For example, members of disadvantaged groups typically have limited influence on decision-making in their communities. That is, they may not be allowed to participate in committees responsible for selecting beneficiaries of social protection. They may not have the political connections needed to push back against exclusionary policy design and underinvestment in social protection programmes. And they may lack information about such programmes, including on their criteria or application processes, due to illiteracy or poor communication channels. These disadvantages affect all the social groups examined in this report, as well as those for whom there are less data—such as homeless persons and those internally displaced. Women are disproportionately affected in all categories.

| Extracted information |
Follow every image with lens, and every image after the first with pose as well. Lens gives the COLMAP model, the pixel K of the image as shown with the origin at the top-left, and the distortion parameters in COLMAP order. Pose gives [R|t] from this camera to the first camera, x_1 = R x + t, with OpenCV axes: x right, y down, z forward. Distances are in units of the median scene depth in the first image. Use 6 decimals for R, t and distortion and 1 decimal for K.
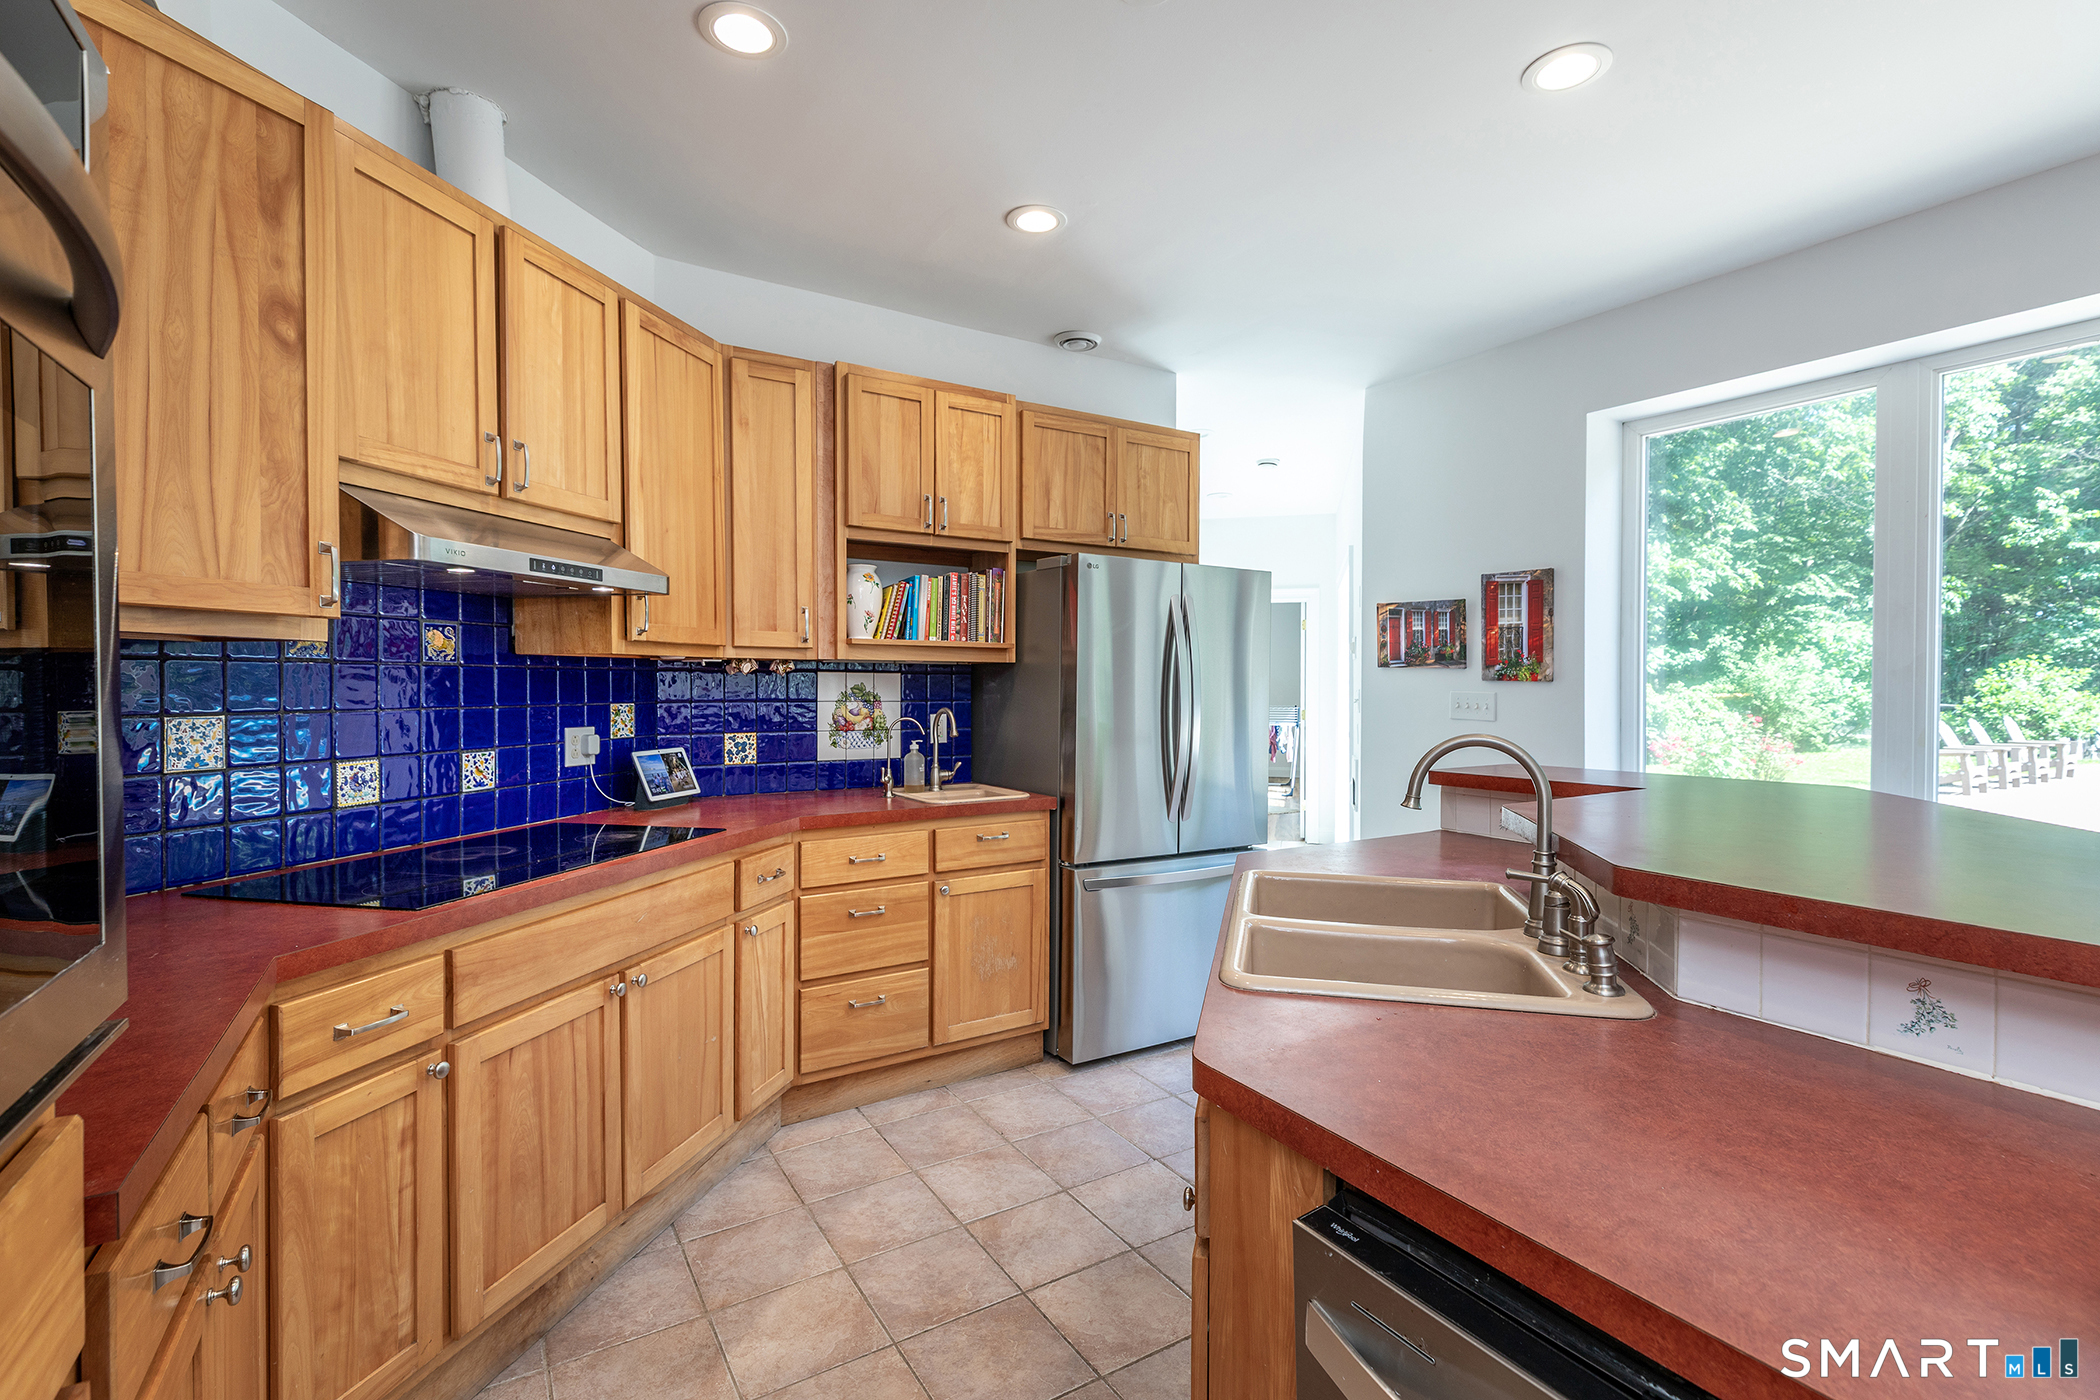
lens RADIAL K [[951.1, 0, 1070.3], [0, 951.1, 697.6], [0, 0, 1]] dist [0.018352, -0.007211]
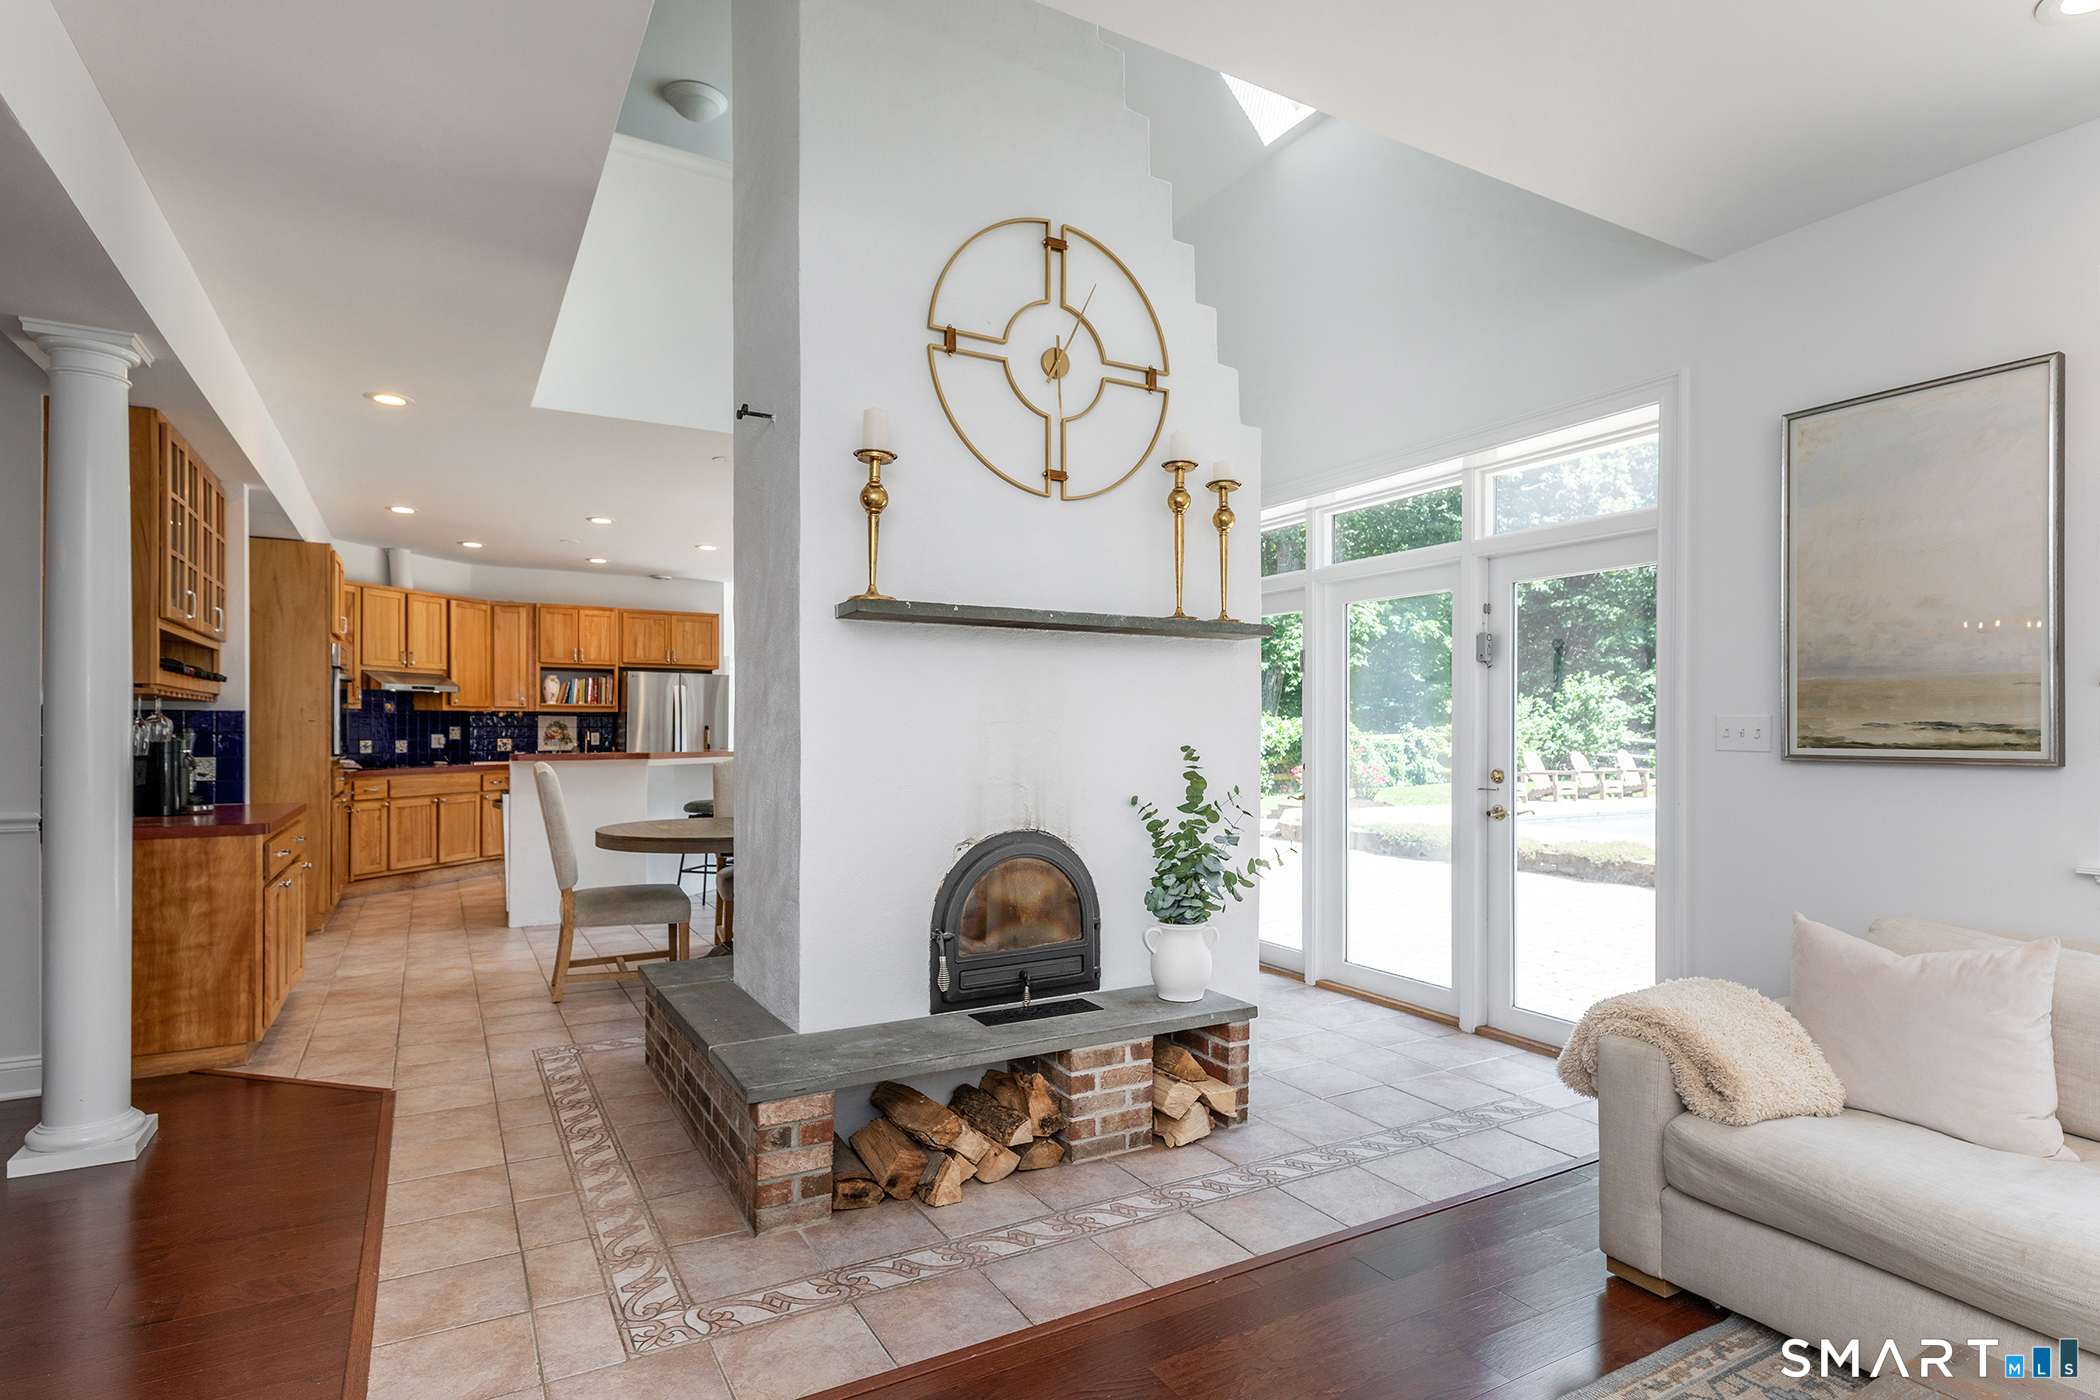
lens RADIAL K [[1113.4, 0, 1128.0], [0, 1113.4, 724.7], [0, 0, 1]] dist [0.017590, 0.000332]
pose [[0.999855, -0.000829, -0.017038, 1.637781], [0.000507, 0.999821, -0.018917, 0.065534], [0.017050, 0.018905, 0.999676, -2.368061]]
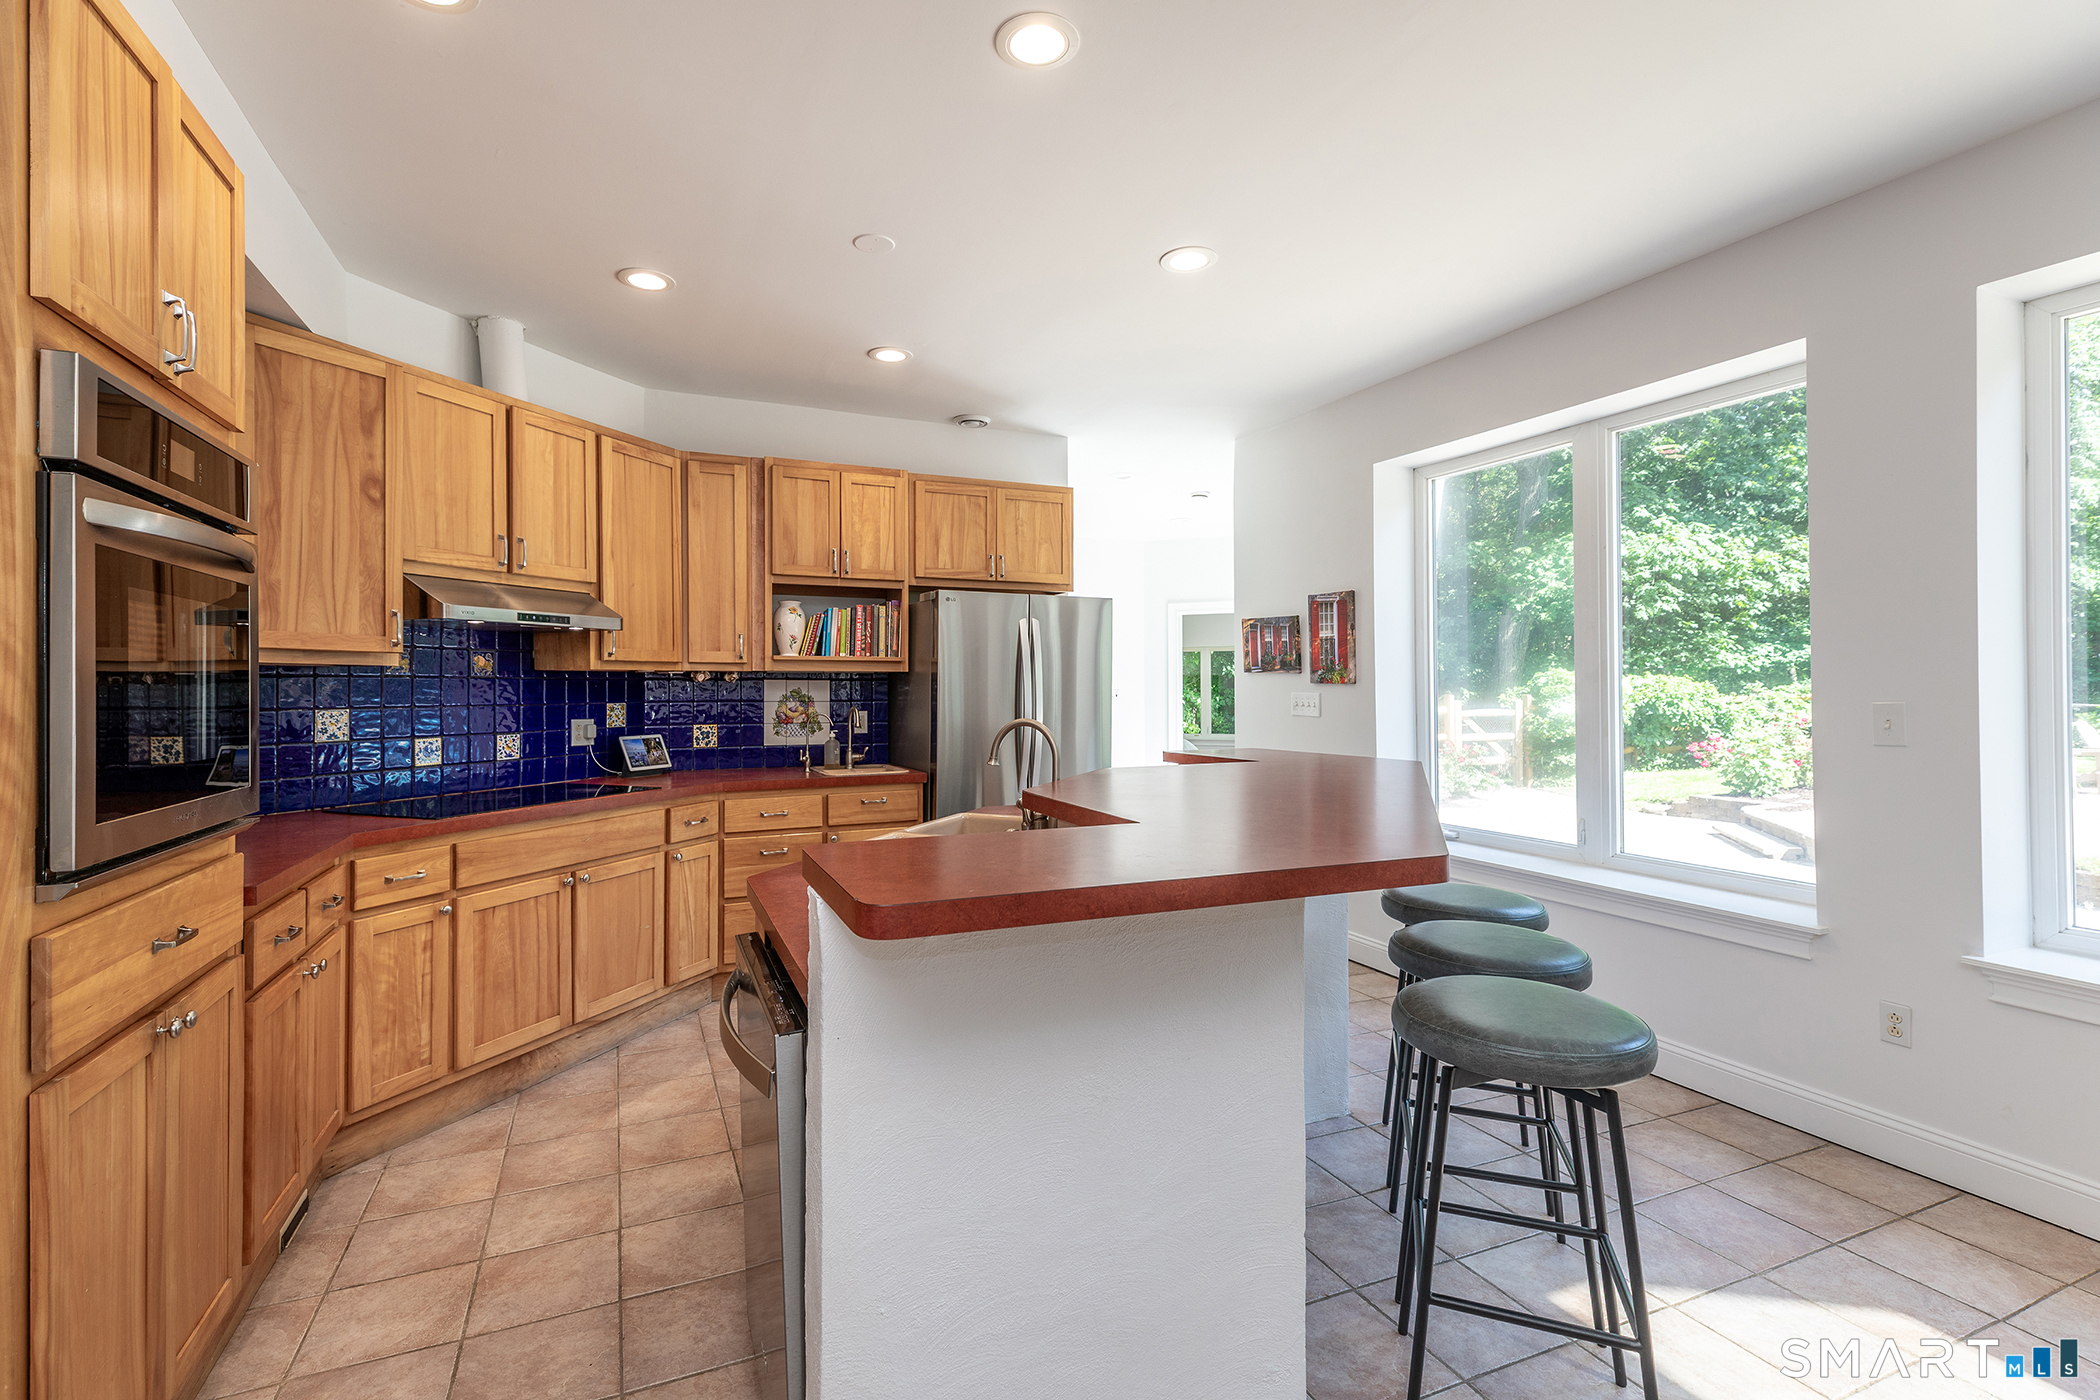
lens RADIAL K [[951.1, 0, 1046.2], [0, 951.1, 680.8], [0, 0, 1]] dist [0.018352, -0.007211]
pose [[0.988859, -0.005711, -0.148748, 0.393630], [0.002641, 0.999780, -0.020827, 0.004434], [0.148834, 0.020202, 0.988656, -0.328927]]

| Things to do |
1. In the passage on social protection, which group is said to be disproportionately affected in all categories?
2. Please write the next part of the passage on social protection, picking up after its final sentence.
The rows were drawn from a different source than the passage on social protection.

| Responses per task |
1. Women are disproportionately affected in all categories.

2.
Social and economic disadvantages alone can also limit social protection, even in countries where laws no longer discriminate against certain groups. In labour markets of developed and developing countries alike, indigenous peoples, members of ethnic or racial minorities, migrants, persons with disabilities and youth receive lower wages than the rest of the population on average, as do women. They are overrepresented in the informal sector, where social protection is largely absent. In addition, spatial disadvantages, such as geographic isolation, hinder access to social protection among some groups, including indigenous peoples and members of ethnic minorities.

None of these barriers are insurmountable. The design and implementation of policies can either keep social protection out of reach for some or, alternatively, give those left behind the opportunity to benefit from them. Whether or not they result in greater social inclusion depends on the specific measures in place and the way in which they are implemented.